Turkey Designs New Armored Scout For Chemical Warfare
Kelsey D. Atherton
at 10:35 AM Feb 25 2015
Pars 6X6 Armored Vehicle
FNSS

No one wants to be the first to discover the use of a chemical weapon on a battlefield, but if anyone must have that job, the new Par Chemical Biological Radioactive Nuclear (CBRN) Reconnaissance Vehicle is the car to do it in. Developed by Turkish defense contractor FNSS, the CBRN version is a light armored vehicle ready for the end of the world. Even if its name is a jargony mess.

 

The basis for this CBRN variant is the Pars six-wheel-drive amphibious armored vehicle. Like most armored cars, it bears a superficial resemblance to a tank, though the fact that it has wheels instead of tracks is a dead giveaway that it's something else. Previous versions of the Pars can carry eight troops inside, while a vehicle driver and commander operate the truck.

On display at the International Defense Exhibition in Abu Dhabi, the Pars CBRN variant gives up half of its troop-carrying capacity to become instead a front-line chemical detection hub. For protection, a grenade launcher or a machine gun can be mounted on a turret outside the vehicle, but the weapon isn't the point. The sensors are.

The vehicle has three external sensors that can detect chemical weapons, likely including mustard gas and sarin, among others. In addition, there's a detachable device inside the vehicle's glove box that can analyze solid or liquid samples. The Pars also has a mass spectrometer and a gas chromatograph, both of which can be taken outside the vehicle to analyze samples in the field, offering a higher accuracy than other sensors. There are sensors for radioactive material and bioweapons on board, too. The vehicle can even use an interlocking delivery system to place “NATO standard ground marking flags" from within the vehicle, so it can designate an area that's contaminated.

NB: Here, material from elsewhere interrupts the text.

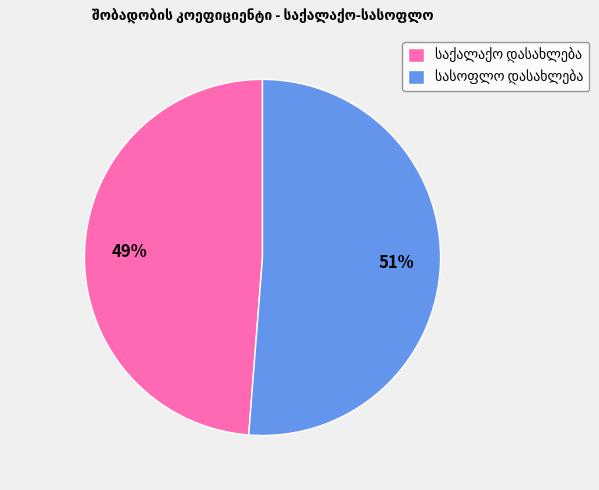

To the nearest percent, what is the average slice percentage?

50%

Why is Turkey developing a vehicle like this? It's useful for a variety of nations, but Turkey borders Syria. During peacetime, Syria's dictators accumulated a stockpile of chemical weapons. Despite some success by international efforts to destroy those stockpiles, they are likely not entirely gone, as evidence of chemical weapon use in the Syrian civil war keeps showing up.

If the Syrian war spills any further over its borders and Turkey finds itself drawn into the conflict in a big way, an armored scout that can check battlefields for chemical weapons is a useful thing to have. Now all the Pars 6X6 CBRN Reconnaissance Vehicle needs is a snazzier name.